[Saved data entries]
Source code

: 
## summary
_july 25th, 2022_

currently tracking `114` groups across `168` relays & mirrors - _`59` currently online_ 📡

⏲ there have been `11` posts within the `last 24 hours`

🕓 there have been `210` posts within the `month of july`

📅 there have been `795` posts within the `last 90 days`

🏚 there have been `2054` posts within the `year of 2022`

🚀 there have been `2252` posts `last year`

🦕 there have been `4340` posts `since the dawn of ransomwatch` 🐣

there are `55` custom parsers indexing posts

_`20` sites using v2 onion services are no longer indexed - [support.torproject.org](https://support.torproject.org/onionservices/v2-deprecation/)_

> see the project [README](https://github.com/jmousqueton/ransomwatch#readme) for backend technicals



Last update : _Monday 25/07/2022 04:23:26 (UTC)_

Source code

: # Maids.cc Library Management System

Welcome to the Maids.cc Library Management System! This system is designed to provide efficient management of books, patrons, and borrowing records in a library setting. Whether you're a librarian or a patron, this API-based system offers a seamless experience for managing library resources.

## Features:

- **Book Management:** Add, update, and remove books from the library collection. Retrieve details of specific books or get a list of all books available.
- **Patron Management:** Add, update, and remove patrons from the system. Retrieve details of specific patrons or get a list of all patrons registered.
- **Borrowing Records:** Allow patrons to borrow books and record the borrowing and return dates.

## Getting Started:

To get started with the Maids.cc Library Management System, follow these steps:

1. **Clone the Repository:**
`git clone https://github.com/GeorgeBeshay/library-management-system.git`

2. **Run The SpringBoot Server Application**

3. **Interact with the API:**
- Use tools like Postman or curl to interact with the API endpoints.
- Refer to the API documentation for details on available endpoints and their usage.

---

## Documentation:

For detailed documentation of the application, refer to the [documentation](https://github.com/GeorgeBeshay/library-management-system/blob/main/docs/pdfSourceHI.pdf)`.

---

*Your objective*. Exactly as they appear above, return all of the records.

*Written solution*.
Source code

: 
## summary
_july 25th, 2022_

currently tracking `114` groups across `168` relays & mirrors - _`59` currently online_ 📡

⏲ there have been `11` posts within the `last 24 hours`

🕓 there have been `210` posts within the `month of july`

📅 there have been `795` posts within the `last 90 days`

🏚 there have been `2054` posts within the `year of 2022`

🚀 there have been `2252` posts `last year`

🦕 there have been `4340` posts `since the dawn of ransomwatch` 🐣

there are `55` custom parsers indexing posts

_`20` sites using v2 onion services are no longer indexed - [support.torproject.org](https://support.torproject.org/onionservices/v2-deprecation/)_

> see the project [README](https://github.com/jmousqueton/ransomwatch#readme) for backend technicals



Last update : _Monday 25/07/2022 04:23:26 (UTC)_

Source code

: # Maids.cc Library Management System

Welcome to the Maids.cc Library Management System! This system is designed to provide efficient management of books, patrons, and borrowing records in a library setting. Whether you're a librarian or a patron, this API-based system offers a seamless experience for managing library resources.

## Features:

- **Book Management:** Add, update, and remove books from the library collection. Retrieve details of specific books or get a list of all books available.
- **Patron Management:** Add, update, and remove patrons from the system. Retrieve details of specific patrons or get a list of all patrons registered.
- **Borrowing Records:** Allow patrons to borrow books and record the borrowing and return dates.

## Getting Started:

To get started with the Maids.cc Library Management System, follow these steps:

1. **Clone the Repository:**
`git clone https://github.com/GeorgeBeshay/library-management-system.git`

2. **Run The SpringBoot Server Application**

3. **Interact with the API:**
- Use tools like Postman or curl to interact with the API endpoints.
- Refer to the API documentation for details on available endpoints and their usage.

---

## Documentation:

For detailed documentation of the application, refer to the [documentation](https://github.com/GeorgeBeshay/library-management-system/blob/main/docs/pdfSourceHI.pdf)`.

---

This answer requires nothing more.